Market Optimization

Semi-Orthogonal Competition

This Market Simulation simulates the Competition between two Products that are neither commodities nor orthogonally differentiated.

These Products, like almost all real-world Products, are “Semi-Orthogonal”. They share common, commodity-like Features that Customers would consider undifferentiating. But they also offer unique Features that provide differentiation.

Products in the same Category often all share undifferentiating qualities. For entertainment, you can either select carnival-entertainment or movie-entertainment. But after you’ve made your selection, each carnival attraction (or movie theater) needs to provide the additional differentiation that will induce you to select them.

There may be a hierarchy of Categories, such as in the Market for food. After you select the “Fast Food” Category you then have to choose the sub-category (hamburgers, chicken, pizza, sandwiches,  etc). So while the food industry as a whole provides a tremendous variety or choices, most restaurants have little room to offer something truly unique, and therefore generate only low margins.

In this Market Simulation, the two Competitive Rivals are selling semi-orthogonal Products. The Products are 80% Commodities and 20% Orthogonal (the user can change the ratio using the ‘Double Input’ node).

Like the results from the earlier MO-112 Orthogonal Price War Market Simulation, each Product can leverage the (reduced) degree of differentiation they do have to be Profitable – even after a Price War, and even when one Product has a Cost disadvantage.

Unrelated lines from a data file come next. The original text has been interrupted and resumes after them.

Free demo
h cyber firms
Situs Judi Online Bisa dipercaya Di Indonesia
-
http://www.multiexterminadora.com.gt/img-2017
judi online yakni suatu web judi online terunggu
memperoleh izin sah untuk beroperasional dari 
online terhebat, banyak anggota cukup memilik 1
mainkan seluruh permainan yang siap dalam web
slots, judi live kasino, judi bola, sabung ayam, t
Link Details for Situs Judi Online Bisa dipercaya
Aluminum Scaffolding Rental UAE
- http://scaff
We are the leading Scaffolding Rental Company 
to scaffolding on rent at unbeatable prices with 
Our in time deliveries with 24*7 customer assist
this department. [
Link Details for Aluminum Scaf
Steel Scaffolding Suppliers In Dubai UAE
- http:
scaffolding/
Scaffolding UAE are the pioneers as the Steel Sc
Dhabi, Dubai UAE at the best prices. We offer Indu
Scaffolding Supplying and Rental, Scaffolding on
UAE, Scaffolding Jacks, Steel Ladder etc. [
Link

These results are designed to be compared to the previous two Market Simulations:

This Case Study provides provides a glimpse into the premium Market Optimization nodes. These premium nodes are not available in the Free Community Edition of Scientific Strategy. But a selection of problems that can be solved with the Free Community Edition nodes can be found in Case Studies and Market Simulation.

#1 Commodity Ratio

The ‘Double Input’ node allows the user to select the Commodity:Orthogonal ratio. A ratio of 0.8 will generate a Market comprising of two differentiated Products, each having the following Willingness To Pay (WTP):

  • RivalA.Sprockets = 80% Commodity Feature + 20% Orthogonal Feature A
  • RivalB.Sprockets = 80% Commodity Feature + 20% Orthogonal Feature B

Note that RivalA still has a $10 Cost advantage ($40 per Sprocket vs $50 for RivalB).

See also:

Double Input



#2 Market Simulation

In the MO-111 Commodity Price War Market Simulation, both Competitors fought the Price War down to Price = Marginal Cost. At that point the Profitability for both Competitors was zero.

In the MO-112 Orthogonal Price War Market Simulation, the average Customer Willingness To Pay (WTP) was precisely the same. And yet, because the two Products were Orthogonally Differentiated, the Price for both leveled out at around $100 and both Products were Profitable.

In this Market Simulation, with the Products being 80% Commodities and 20% Orthogonal, the steady-state Price settles in between these two earlier extremes at around $65. The jumpiness of the Prices in the charts below illustrate the higher degree of Price Sensitivity each Competitor has when Products are mostly Commodities.

These three simulations illustrate that Markets will largely ignore the Commodity value of Products. Prices will reflect only the unique Orthogonal value that Products provide.